Édition bilingue
En août 2015, je n’ai traduit qu’un seul poème de Leontia Flynn, mais cela justifie notre rencontre, à Belfast.
Un projet sur la traduction du sonnet vient de se monter dans l’université à laquelle je suis encore rattachée. L’occasion de me pencher sur les sonnets de Flynn, de l’inviter pour une lecture bilingue, et de faire publier le tout dans la foulée, chez Marguerite Waknine, en 2016.
Jamais aucun de mes projets éditoriaux ne s’est réalisé avec autant d’élan et de simplicité.
Dans l’addendum, j’ai écrit :
« Cette voix distincte, directe et incisive, émouvante et puissante, mais jamais grandiloquente, je voulais qu’on l’entende aussi, d’une façon ou d’une autre et dans la mesure du possible, en français. […] Il ne s’agissait pas simplement de faire passer le sens d’une langue à l’autre, mais d’accueillir dans ma voix de traductrice, qui est tout de même un peu aussi la mienne, ce que j’entendais de cette voix poétique. Il fallait passer d’une voix à l’autre, devenir l’autre d’une voix, faire en sorte que la traduction s’ajuste bien au texte original, comme une bonne doublure sur mesure, différente et pourtant semblable. Qu’on y retrouve le sens comme le son et la frappe, que je place ma voix comme Leontia Flynn avait su placer la sienne. […]

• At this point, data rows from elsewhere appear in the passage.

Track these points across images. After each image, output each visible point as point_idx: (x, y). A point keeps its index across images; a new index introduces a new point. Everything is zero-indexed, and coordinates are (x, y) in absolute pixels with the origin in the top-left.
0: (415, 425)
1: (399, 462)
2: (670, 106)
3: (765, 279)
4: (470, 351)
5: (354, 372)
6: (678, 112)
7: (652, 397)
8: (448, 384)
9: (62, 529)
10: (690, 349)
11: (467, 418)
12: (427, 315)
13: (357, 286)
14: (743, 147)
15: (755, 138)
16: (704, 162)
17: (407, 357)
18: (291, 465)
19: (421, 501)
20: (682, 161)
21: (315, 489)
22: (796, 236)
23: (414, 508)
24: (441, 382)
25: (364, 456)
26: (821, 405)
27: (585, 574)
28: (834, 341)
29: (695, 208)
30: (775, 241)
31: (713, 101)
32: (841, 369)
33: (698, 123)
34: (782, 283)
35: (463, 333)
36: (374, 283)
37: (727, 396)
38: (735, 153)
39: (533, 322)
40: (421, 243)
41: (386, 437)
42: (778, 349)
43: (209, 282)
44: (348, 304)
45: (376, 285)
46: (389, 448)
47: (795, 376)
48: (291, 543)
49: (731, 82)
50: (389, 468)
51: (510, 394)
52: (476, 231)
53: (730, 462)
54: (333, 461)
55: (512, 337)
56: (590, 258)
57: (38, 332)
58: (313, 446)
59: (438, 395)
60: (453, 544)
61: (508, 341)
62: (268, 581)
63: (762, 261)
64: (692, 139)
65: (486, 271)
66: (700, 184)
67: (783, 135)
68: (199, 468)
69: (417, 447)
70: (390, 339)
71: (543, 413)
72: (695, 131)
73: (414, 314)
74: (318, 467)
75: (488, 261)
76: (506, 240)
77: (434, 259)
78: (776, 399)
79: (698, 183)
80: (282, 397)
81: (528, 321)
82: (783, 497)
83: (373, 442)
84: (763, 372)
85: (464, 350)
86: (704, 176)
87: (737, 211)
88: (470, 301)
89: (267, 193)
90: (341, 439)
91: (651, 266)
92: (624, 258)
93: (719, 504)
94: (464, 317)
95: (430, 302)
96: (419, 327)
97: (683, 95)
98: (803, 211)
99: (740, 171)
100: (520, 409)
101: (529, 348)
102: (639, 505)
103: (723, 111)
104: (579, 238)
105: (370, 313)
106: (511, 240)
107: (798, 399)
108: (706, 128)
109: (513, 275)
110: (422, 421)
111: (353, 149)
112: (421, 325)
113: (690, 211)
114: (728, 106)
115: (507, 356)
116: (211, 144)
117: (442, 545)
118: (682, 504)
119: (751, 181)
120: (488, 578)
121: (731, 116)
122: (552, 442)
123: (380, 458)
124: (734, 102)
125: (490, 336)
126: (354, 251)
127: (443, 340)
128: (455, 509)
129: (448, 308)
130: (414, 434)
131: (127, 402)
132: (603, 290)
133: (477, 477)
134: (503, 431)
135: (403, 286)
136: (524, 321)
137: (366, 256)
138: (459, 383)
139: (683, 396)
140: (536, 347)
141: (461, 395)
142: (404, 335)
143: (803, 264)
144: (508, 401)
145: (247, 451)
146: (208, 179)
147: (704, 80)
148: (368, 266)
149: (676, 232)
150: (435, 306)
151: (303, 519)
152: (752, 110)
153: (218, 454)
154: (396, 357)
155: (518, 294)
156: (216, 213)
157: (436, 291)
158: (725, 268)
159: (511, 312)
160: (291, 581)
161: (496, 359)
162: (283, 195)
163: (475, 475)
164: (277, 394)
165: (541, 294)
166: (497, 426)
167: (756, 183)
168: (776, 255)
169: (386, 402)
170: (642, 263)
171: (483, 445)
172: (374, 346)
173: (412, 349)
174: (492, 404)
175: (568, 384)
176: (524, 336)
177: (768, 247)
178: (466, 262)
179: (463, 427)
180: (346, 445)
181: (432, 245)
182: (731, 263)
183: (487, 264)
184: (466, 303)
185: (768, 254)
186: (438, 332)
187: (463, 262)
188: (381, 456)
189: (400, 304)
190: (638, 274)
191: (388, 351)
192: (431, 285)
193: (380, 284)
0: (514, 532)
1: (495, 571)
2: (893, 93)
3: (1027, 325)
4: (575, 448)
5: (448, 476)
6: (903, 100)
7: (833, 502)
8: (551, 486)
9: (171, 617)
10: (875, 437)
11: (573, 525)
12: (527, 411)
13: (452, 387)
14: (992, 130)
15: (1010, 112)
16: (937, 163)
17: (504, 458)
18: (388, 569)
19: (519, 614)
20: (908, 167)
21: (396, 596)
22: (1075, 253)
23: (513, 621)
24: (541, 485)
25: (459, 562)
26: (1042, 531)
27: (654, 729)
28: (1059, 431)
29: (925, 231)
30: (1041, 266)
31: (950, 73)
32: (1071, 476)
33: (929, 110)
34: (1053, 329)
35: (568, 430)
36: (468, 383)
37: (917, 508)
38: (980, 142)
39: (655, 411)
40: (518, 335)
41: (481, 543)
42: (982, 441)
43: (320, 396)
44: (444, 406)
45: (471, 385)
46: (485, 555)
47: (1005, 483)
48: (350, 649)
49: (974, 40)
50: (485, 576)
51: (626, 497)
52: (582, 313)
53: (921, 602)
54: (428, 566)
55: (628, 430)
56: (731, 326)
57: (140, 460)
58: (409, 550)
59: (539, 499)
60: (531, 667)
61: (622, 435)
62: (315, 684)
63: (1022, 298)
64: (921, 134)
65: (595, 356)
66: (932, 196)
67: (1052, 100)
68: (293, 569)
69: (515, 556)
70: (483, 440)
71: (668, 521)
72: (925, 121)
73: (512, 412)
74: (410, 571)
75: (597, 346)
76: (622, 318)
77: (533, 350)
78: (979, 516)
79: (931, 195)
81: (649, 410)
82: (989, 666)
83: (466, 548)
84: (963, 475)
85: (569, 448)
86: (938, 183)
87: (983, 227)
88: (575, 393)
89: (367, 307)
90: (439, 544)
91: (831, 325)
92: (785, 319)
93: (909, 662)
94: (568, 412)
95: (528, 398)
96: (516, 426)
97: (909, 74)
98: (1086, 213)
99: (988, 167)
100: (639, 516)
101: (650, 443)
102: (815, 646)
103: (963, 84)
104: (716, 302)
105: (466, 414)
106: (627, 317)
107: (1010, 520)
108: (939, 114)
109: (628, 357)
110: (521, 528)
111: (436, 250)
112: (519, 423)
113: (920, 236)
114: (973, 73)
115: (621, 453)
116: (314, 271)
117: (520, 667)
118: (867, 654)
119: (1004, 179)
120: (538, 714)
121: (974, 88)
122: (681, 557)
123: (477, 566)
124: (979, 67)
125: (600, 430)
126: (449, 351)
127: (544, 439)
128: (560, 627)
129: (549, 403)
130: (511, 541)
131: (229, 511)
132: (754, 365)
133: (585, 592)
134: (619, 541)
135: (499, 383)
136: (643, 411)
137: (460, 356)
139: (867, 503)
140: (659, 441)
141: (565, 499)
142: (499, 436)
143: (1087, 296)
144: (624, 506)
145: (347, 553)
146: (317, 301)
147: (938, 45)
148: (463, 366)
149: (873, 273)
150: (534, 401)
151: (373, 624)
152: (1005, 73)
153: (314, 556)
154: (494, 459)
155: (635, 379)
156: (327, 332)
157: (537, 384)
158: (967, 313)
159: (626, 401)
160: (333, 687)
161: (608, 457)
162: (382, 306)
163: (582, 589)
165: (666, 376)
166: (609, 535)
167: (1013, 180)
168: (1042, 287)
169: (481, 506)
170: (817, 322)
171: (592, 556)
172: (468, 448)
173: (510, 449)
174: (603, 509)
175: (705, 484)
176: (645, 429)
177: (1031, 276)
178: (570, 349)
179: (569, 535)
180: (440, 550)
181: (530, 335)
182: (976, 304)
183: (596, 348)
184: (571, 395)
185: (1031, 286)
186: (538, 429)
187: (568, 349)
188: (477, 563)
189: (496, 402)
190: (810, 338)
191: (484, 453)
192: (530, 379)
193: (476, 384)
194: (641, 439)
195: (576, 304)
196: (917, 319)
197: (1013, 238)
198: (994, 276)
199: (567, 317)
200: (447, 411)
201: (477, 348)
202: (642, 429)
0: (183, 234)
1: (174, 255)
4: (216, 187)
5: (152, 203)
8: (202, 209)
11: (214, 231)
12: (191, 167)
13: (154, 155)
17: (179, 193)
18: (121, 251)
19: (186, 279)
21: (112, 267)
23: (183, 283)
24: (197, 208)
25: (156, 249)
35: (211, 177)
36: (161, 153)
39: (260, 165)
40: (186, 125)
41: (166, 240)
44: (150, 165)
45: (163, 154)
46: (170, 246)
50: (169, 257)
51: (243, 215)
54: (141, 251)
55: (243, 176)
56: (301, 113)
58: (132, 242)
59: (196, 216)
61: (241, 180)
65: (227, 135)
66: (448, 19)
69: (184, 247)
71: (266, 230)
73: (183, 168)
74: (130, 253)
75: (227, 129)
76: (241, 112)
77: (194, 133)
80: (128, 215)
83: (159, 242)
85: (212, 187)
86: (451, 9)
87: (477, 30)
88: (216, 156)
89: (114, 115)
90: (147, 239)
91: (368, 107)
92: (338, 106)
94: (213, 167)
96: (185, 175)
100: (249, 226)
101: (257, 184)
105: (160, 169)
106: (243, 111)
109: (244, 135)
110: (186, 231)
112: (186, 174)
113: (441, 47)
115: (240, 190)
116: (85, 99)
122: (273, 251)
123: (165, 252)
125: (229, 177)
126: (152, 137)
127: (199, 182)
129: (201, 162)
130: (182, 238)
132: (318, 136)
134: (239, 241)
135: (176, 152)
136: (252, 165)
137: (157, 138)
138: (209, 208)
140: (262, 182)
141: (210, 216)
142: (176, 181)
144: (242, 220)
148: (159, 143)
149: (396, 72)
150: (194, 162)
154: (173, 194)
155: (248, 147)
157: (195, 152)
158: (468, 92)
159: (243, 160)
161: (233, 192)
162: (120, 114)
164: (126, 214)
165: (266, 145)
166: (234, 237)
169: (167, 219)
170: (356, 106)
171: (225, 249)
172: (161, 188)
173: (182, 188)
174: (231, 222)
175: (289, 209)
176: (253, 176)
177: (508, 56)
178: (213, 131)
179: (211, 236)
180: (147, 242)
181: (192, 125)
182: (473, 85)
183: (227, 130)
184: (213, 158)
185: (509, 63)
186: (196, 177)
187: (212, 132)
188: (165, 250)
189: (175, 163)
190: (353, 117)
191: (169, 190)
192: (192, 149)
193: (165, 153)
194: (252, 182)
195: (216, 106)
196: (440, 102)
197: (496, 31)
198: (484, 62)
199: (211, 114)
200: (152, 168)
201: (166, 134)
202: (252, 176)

D’une voix l’autre. D’une voix les embrasser, les autres.
Cette autre que j’espère être devenue, il ne faudrait pas en oublier la pluralité. D’abord, Leontia Flynn en a d’autres, des autres. Bernard Leprêtre et Emmanuel Malherbet ont traduit sept des sonnets présentés ici. J’ai disposé très tôt de leur traduction, mais ne me suis autorisée à la consulter qu’après avoir travaillé sur les textes. Un premier jet et je pouvais enfin satisfaire ma curiosité, voir comment ces traducteurs associés s’étaient tirés de telle ou telle difficulté. Parfois, leur traduction m’amenait à reprendre la mienne sans pour autant copier la leur. J’ai donc eu le plaisir de revenir sur certains vers au fil d’un dialogue par livre interposé. Et puis d’autres traducteurs sont venus converser, car Leontia Flynn cite beaucoup, explicitement ou non, souvent de mémoire et non sans approximations. Là encore je m’en chargeais, au brouillon, avant de voir ce que les autres donnaient. C’est par exemple en adaptant la traduction du sonnet de Hopkins « No Worst There is None » par Jean Mambrino que j’ai pu faire rimer la version française de « Gerard Manley Hopkins ». Cette dimension conversationnelle pourrait sembler dérisoire. Elle m’est essentielle, quand bien même elle conduirait à ne modifier qu’une syllabe, un phonème.
D’une voix l’autre. D’une voix plurielle est l’autre. »



Aujourd’hui, au premier vers, j’écrirais plutôt : on sort, « dehors » —
Un peu plus loin : chaque moitié de phrase frivole et féminine
Mais sinon, je suis contente du reste, et surtout de la fin.